No, not everything happens for a reason. Sometimes terrible things happen. Full stop. We need to pull our heads out of our asses and acknowledge this fact in order to do something about it.

Similarly, in The Lion King, only when Simba overcomes the nihilism of hakuna matata does he ascend Pride Rock to become an Überlöwe.

But I Crave Meaning

So why do we tell ourselves things like “If it’s meant to be, it’ll be”?

The short answer is that it is comforting. We yearn for our lives to have some sort of narrative. So we commit Camus’s philosophical suicide and fall victim to the narrative fallacy.

Here, Meursault has more to offer than Timon and Pumbaa. Timon and Pumbaa run away from life with their philosophy of nihilistic hedonism. Meursault may be apathetic, but through acknowledgement of life’s absurdity he fully engages with the world.

As if that blind rage had washed me clean, rid me of hope; for the first time, in that night alive with signs and stars, I opened myself to the gentle indifference of the world. Finding it so much like myself–so like a brother, really–I felt that I had been happy and that I was happy again.

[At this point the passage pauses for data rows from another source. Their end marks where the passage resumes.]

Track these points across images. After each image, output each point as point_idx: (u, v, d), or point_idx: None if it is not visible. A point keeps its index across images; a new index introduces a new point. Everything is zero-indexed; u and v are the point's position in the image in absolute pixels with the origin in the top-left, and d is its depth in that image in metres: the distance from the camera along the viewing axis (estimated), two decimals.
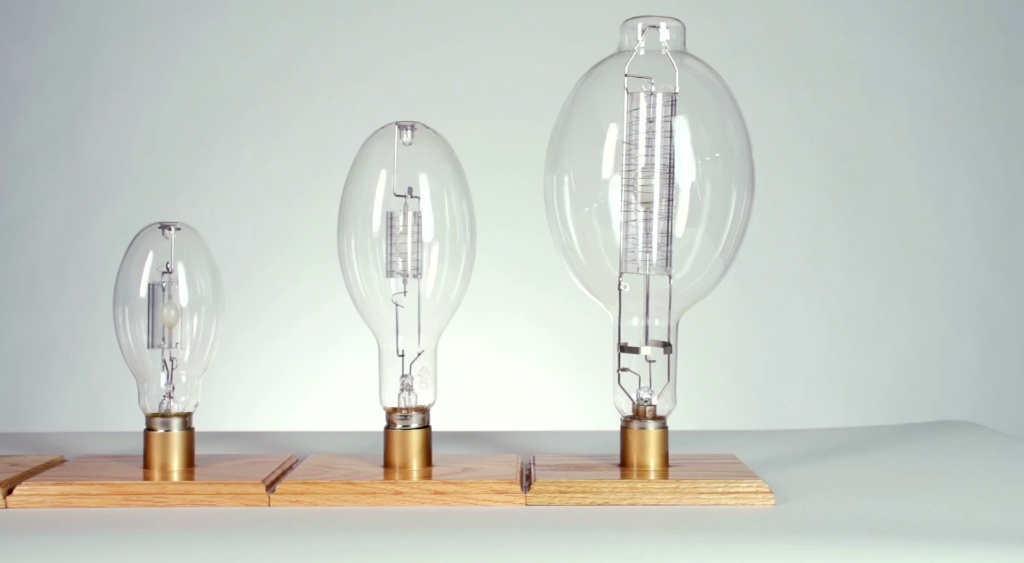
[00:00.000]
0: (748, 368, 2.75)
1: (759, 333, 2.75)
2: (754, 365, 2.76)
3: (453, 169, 1.07)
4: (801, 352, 2.68)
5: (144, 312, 1.06)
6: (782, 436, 1.34)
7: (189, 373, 1.07)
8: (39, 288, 2.84)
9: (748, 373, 2.75)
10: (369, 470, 1.05)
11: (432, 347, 1.08)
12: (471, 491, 1.00)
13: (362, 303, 1.08)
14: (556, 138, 1.08)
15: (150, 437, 1.06)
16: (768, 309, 2.72)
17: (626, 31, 1.07)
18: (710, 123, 1.05)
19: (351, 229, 1.07)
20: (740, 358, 2.75)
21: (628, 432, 1.06)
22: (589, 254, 1.07)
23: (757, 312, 2.74)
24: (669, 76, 1.04)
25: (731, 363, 2.75)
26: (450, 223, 1.07)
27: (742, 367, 2.75)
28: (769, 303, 2.71)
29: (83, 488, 1.00)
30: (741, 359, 2.75)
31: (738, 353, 2.75)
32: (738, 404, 2.75)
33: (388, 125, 1.08)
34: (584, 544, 0.88)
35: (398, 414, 1.07)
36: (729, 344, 2.75)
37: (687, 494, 0.99)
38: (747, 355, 2.75)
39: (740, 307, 2.72)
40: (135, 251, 1.07)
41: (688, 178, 1.04)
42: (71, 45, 2.87)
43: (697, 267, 1.06)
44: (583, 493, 1.00)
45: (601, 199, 1.05)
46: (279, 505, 1.00)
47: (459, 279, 1.08)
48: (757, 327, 2.74)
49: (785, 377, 2.72)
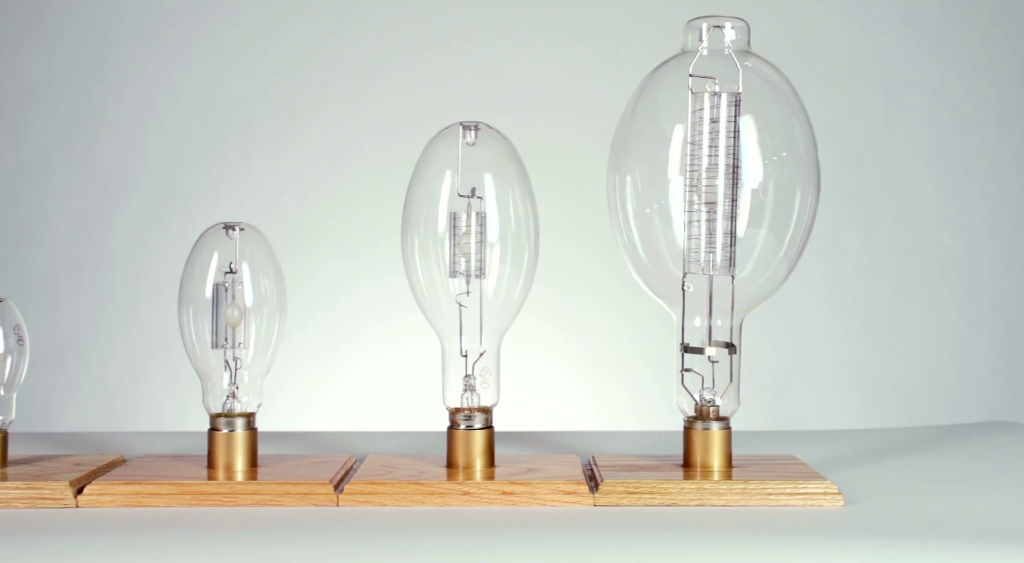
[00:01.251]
0: (764, 368, 2.76)
1: (774, 333, 2.75)
2: (769, 365, 2.76)
3: (517, 169, 1.08)
4: (816, 352, 2.68)
5: (208, 312, 1.06)
6: (831, 436, 1.34)
7: (252, 373, 1.07)
8: (54, 287, 2.83)
9: (764, 373, 2.76)
10: (433, 470, 1.05)
11: (495, 348, 1.08)
12: (539, 492, 1.00)
13: (425, 303, 1.09)
14: (619, 138, 1.08)
15: (214, 437, 1.06)
16: (783, 309, 2.72)
17: (690, 31, 1.07)
18: (775, 123, 1.05)
19: (414, 230, 1.07)
20: (756, 358, 2.75)
21: (692, 433, 1.06)
22: (651, 254, 1.07)
23: (772, 312, 2.74)
24: (733, 76, 1.04)
25: (747, 363, 2.75)
26: (515, 223, 1.07)
27: (759, 368, 2.75)
28: (784, 303, 2.71)
29: (153, 488, 1.00)
30: (757, 359, 2.75)
31: (754, 353, 2.75)
32: (753, 403, 2.76)
33: (451, 125, 1.08)
34: (655, 546, 0.88)
35: (461, 414, 1.07)
36: (744, 344, 2.75)
37: (755, 495, 1.00)
38: (763, 355, 2.75)
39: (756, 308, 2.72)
40: (199, 251, 1.07)
41: (752, 178, 1.04)
42: (86, 44, 2.86)
43: (760, 267, 1.06)
44: (651, 494, 1.00)
45: (664, 199, 1.05)
46: (347, 505, 1.00)
47: (522, 279, 1.08)
48: (772, 327, 2.75)
49: (800, 377, 2.73)
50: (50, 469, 1.04)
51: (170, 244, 2.82)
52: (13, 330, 1.04)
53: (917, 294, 2.63)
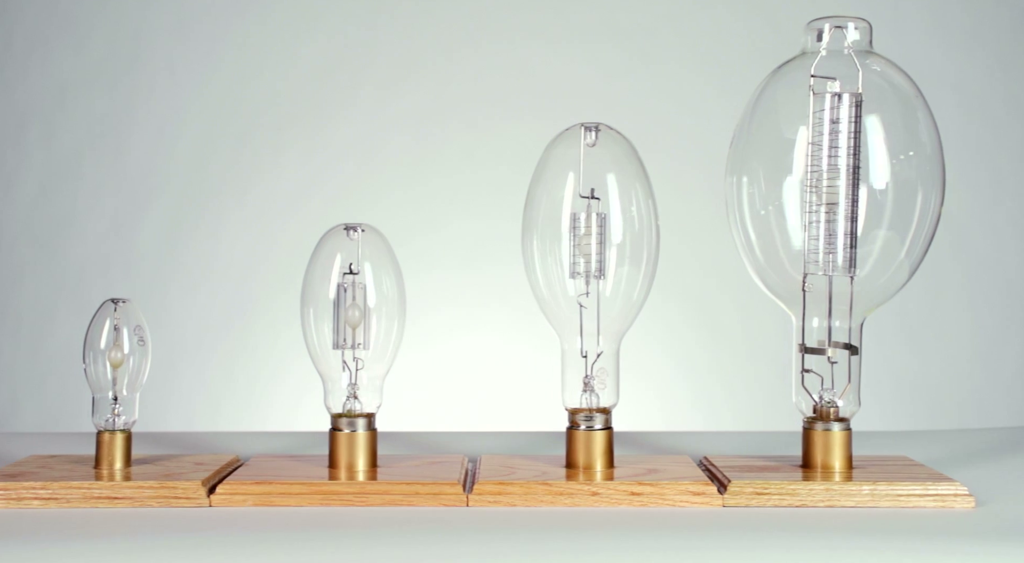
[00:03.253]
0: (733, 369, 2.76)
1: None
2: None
3: (638, 169, 1.08)
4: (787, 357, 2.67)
5: (329, 313, 1.06)
6: (929, 436, 1.35)
7: (372, 373, 1.07)
8: (85, 287, 2.83)
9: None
10: (554, 471, 1.06)
11: (614, 348, 1.08)
12: (667, 492, 1.01)
13: (544, 304, 1.09)
14: (738, 139, 1.09)
15: (336, 437, 1.06)
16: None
17: (810, 32, 1.08)
18: (898, 123, 1.06)
19: (534, 230, 1.08)
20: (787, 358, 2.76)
21: (812, 433, 1.06)
22: (769, 255, 1.07)
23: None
24: (855, 76, 1.04)
25: (779, 363, 2.75)
26: (638, 223, 1.07)
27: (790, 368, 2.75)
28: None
29: (284, 488, 1.00)
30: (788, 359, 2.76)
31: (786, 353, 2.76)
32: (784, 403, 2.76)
33: (572, 127, 1.08)
34: (788, 547, 0.89)
35: (581, 415, 1.07)
36: (777, 345, 2.76)
37: (885, 497, 1.00)
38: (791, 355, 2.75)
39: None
40: (320, 252, 1.07)
41: (874, 178, 1.04)
42: (117, 44, 2.86)
43: (881, 268, 1.06)
44: (780, 495, 1.00)
45: (783, 200, 1.06)
46: (477, 505, 1.00)
47: (640, 279, 1.08)
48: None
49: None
50: (174, 469, 1.04)
51: (201, 242, 2.81)
52: (134, 331, 1.04)
53: (948, 294, 2.64)
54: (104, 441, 1.04)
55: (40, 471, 1.02)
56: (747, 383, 2.72)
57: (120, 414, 1.05)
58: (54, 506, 0.97)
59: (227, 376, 2.71)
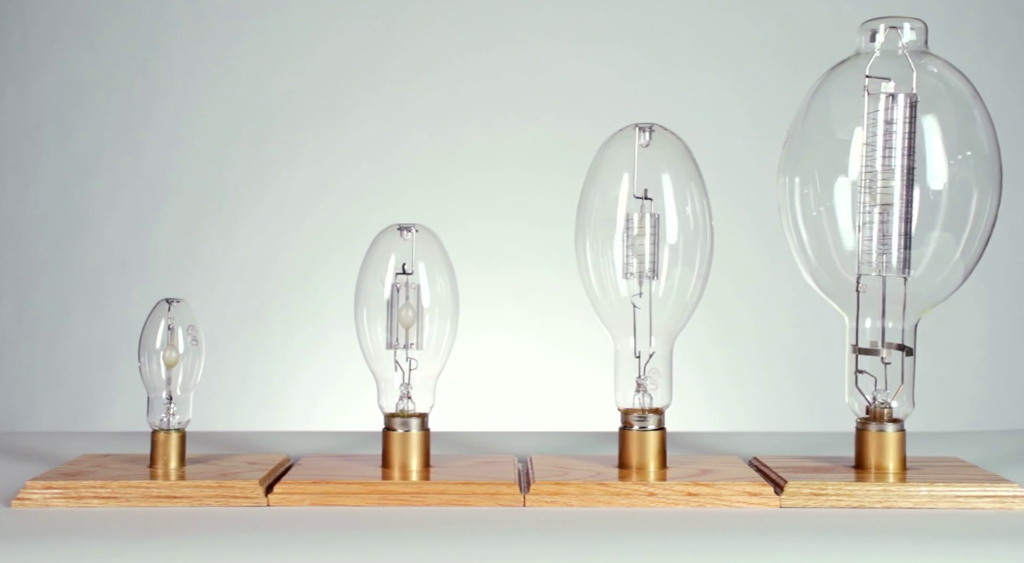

We must embrace radical responsibility, making every attempt to raise the percentage of our lives that we control from that 1% baseline. This is the difference between going gentle into that good night and raging, raging against the dying of the light.

So fuck hakuna matata. Only by acknowledging meaninglessness do we have the freedom to change our lives and the universe for the better.